[Given records — start]
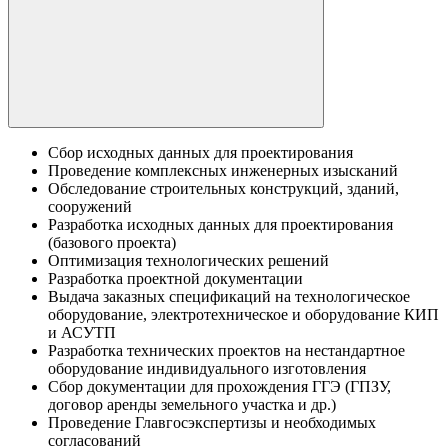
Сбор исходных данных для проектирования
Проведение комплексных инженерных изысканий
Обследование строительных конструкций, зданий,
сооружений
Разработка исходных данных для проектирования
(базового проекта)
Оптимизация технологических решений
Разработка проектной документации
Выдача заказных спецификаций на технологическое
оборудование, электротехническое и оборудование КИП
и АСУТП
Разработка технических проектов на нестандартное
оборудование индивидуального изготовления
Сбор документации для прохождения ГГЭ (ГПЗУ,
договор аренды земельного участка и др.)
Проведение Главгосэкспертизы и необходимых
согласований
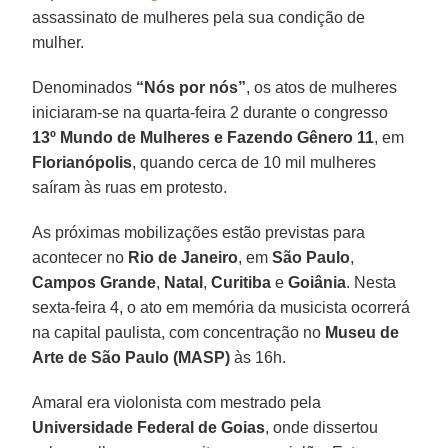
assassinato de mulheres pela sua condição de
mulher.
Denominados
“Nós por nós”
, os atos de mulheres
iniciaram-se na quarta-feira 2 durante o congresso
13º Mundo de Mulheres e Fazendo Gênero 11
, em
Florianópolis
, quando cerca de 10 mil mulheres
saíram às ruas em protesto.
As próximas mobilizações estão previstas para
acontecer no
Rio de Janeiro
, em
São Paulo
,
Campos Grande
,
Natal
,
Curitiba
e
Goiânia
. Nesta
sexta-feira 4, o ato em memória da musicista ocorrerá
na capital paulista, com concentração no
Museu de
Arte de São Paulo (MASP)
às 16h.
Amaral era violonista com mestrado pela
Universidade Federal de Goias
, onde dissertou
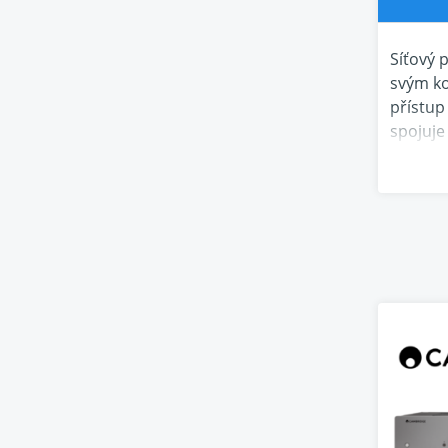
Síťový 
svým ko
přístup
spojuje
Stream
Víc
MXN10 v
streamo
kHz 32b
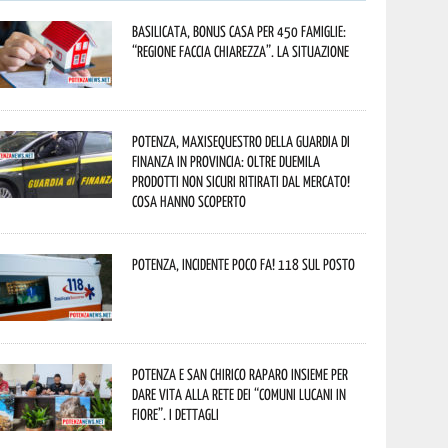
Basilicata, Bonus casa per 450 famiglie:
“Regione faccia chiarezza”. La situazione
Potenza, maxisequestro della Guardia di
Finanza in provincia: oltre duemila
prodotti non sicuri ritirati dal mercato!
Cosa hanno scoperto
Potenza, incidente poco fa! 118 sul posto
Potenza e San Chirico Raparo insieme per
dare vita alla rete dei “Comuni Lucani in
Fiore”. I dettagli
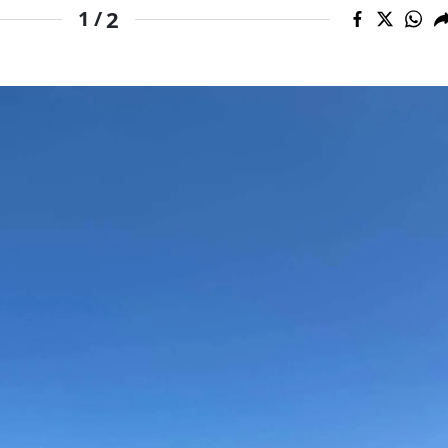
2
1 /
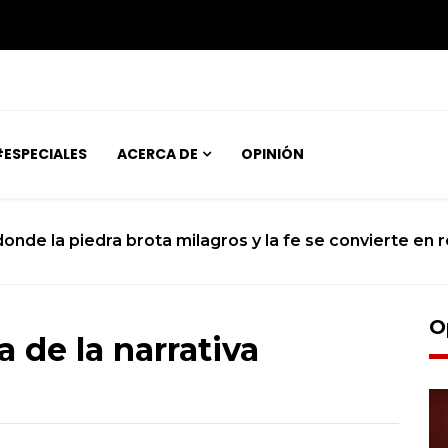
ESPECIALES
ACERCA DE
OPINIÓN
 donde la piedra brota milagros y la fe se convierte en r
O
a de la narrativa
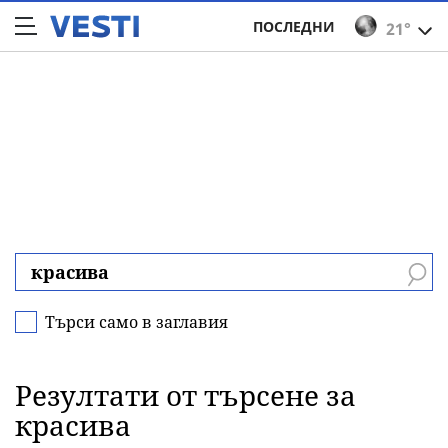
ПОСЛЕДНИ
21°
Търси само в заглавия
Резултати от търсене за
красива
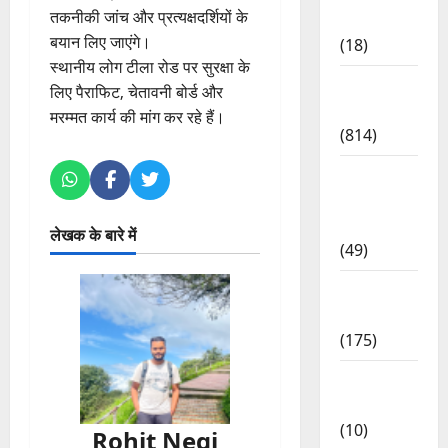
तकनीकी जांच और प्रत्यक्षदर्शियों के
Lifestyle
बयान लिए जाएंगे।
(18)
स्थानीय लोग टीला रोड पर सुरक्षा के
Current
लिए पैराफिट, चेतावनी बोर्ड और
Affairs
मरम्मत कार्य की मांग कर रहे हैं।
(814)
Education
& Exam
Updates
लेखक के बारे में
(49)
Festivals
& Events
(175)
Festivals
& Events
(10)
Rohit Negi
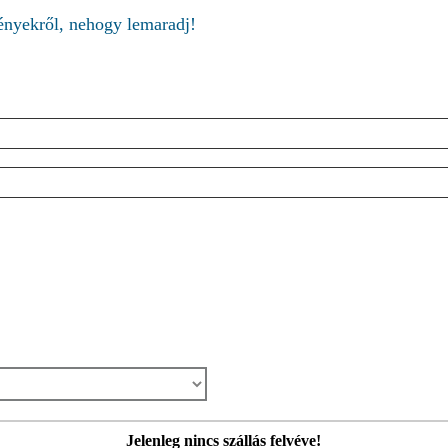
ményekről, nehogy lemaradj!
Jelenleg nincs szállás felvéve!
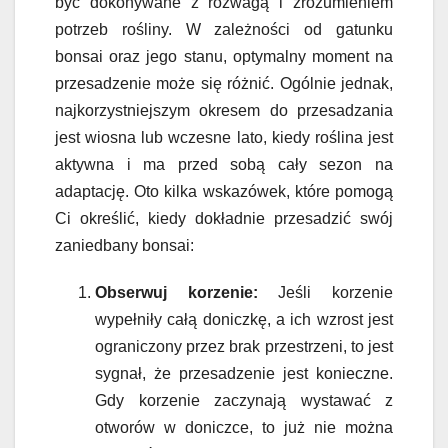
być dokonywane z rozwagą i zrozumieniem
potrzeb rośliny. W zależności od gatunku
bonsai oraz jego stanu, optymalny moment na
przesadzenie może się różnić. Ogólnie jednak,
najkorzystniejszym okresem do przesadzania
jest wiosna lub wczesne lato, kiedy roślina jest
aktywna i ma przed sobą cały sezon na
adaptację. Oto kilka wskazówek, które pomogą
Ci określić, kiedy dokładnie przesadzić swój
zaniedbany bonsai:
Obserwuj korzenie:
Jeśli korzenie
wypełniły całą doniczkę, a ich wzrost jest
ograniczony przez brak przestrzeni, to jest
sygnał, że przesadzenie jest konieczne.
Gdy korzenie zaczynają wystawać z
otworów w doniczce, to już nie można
[Given records — finish]
# Assignment
Write out the data once more exactly, omitting the pictures.

# Exercise response
Сбор исходных данных для проектирования
Проведение комплексных инженерных изысканий
Обследование строительных конструкций, зданий,
сооружений
Разработка исходных данных для проектирования
(базового проекта)
Оптимизация технологических решений
Разработка проектной документации
Выдача заказных спецификаций на технологическое
оборудование, электротехническое и оборудование КИП
и АСУТП
Разработка технических проектов на нестандартное
оборудование индивидуального изготовления
Сбор документации для прохождения ГГЭ (ГПЗУ,
договор аренды земельного участка и др.)
Проведение Главгосэкспертизы и необходимых
согласований
assassinato de mulheres pela sua condição de
mulher.
Denominados
“Nós por nós”
, os atos de mulheres
iniciaram-se na quarta-feira 2 durante o congresso
13º Mundo de Mulheres e Fazendo Gênero 11
, em
Florianópolis
, quando cerca de 10 mil mulheres
saíram às ruas em protesto.
As próximas mobilizações estão previstas para
acontecer no
Rio de Janeiro
, em
São Paulo
,
Campos Grande
,
Natal
,
Curitiba
e
Goiânia
. Nesta
sexta-feira 4, o ato em memória da musicista ocorrerá
na capital paulista, com concentração no
Museu de
Arte de São Paulo (MASP)
às 16h.
Amaral era violonista com mestrado pela
Universidade Federal de Goias
, onde dissertou
Síťový 
svým ko
přístup
spojuje
Stream
Víc
MXN10 v
streamo
kHz 32b
Basilicata, Bonus casa per 450 famiglie:
“Regione faccia chiarezza”. La situazione
Potenza, maxisequestro della Guardia di
Finanza in provincia: oltre duemila
prodotti non sicuri ritirati dal mercato!
Cosa hanno scoperto
Potenza, incidente poco fa! 118 sul posto
Potenza e San Chirico Raparo insieme per
dare vita alla rete dei “Comuni Lucani in
Fiore”. I dettagli
2
1 /
ESPECIALES
ACERCA DE
OPINIÓN
 donde la piedra brota milagros y la fe se convierte en r
O
a de la narrativa
ПОСЛЕДНИ
21°
Търси само в заглавия
Резултати от търсене за
красива
तकनीकी जांच और प्रत्यक्षदर्शियों के
Lifestyle
बयान लिए जाएंगे।
(18)
स्थानीय लोग टीला रोड पर सुरक्षा के
Current
लिए पैराफिट, चेतावनी बोर्ड और
Affairs
मरम्मत कार्य की मांग कर रहे हैं।
(814)
Education
& Exam
Updates
लेखक के बारे में
(49)
Festivals
& Events
(175)
Festivals
& Events
(10)
Rohit Negi
ményekről, nehogy lemaradj!
Jelenleg nincs szállás felvéve!
być dokonywane z rozwagą i zrozumieniem
potrzeb rośliny. W zależności od gatunku
bonsai oraz jego stanu, optymalny moment na
przesadzenie może się różnić. Ogólnie jednak,
najkorzystniejszym okresem do przesadzania
jest wiosna lub wczesne lato, kiedy roślina jest
aktywna i ma przed sobą cały sezon na
adaptację. Oto kilka wskazówek, które pomogą
Ci określić, kiedy dokładnie przesadzić swój
zaniedbany bonsai:
Obserwuj korzenie:
Jeśli korzenie
wypełniły całą doniczkę, a ich wzrost jest
ograniczony przez brak przestrzeni, to jest
sygnał, że przesadzenie jest konieczne.
Gdy korzenie zaczynają wystawać z
otworów w doniczce, to już nie można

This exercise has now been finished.